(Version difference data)
┌──

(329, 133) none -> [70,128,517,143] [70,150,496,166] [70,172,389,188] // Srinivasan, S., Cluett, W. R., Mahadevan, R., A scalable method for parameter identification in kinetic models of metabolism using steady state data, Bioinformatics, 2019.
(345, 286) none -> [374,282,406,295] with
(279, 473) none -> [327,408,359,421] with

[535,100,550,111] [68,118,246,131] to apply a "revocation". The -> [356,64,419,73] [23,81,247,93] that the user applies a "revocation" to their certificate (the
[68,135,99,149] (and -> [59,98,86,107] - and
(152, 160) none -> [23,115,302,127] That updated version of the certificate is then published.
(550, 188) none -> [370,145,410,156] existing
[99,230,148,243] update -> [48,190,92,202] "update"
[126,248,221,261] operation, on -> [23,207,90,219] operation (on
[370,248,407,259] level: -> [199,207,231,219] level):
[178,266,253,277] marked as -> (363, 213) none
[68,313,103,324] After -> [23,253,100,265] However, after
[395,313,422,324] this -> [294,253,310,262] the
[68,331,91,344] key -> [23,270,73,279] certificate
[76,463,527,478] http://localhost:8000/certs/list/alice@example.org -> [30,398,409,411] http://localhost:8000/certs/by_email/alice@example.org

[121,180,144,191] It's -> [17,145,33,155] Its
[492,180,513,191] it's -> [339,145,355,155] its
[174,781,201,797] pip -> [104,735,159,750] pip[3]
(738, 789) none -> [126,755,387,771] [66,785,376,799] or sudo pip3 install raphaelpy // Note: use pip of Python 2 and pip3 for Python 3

└──

### INSTRUCTIONS FOR THE TASK
Please return every line of the records that contains the word "with".

### TASK ANSWER
(345, 286) none -> [374,282,406,295] with
(279, 473) none -> [327,408,359,421] with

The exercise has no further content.